Sentence meanings are computed within a single vector space.

Inner products enable comparison of sentence meanings.

A Boolean-valued variant aligns with Montague semantics.

Abstract

We propose a mathematical framework for a unification of the distributional theory of meaning in terms of vector space models, and a compositional theory for grammatical types, for which we rely on the algebra of Pregroups, introduced by Lambek. This mathematical framework enables us to compute the meaning of a well-typed sentence from the meanings of its constituents. Concretely, the type reductions of Pregroups are `lifted' to morphisms in a category, a procedure that transforms meanings of constituents into a meaning of the (well-typed) whole. Importantly, meanings of whole sentences live in a single space, independent of the grammatical structure of the sentence.
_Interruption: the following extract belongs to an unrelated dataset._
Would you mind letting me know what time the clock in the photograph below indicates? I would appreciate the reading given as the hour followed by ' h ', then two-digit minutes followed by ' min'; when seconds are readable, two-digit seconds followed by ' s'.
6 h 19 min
Hence the inner-product can be used to compare meanings of arbitrary sentences, as it is for comparing the meanings of words in the distributional model. The mathematical structure we employ admits a purely diagrammatic calculus which exposes how the information flows between the words in a sentence in order to make up the meaning of the whole sentence. A variation of our `categorical model' which involves constraining the scalars of the vector spaces to the semiring of Booleans results in a Montague-style Boolean-valued semantics.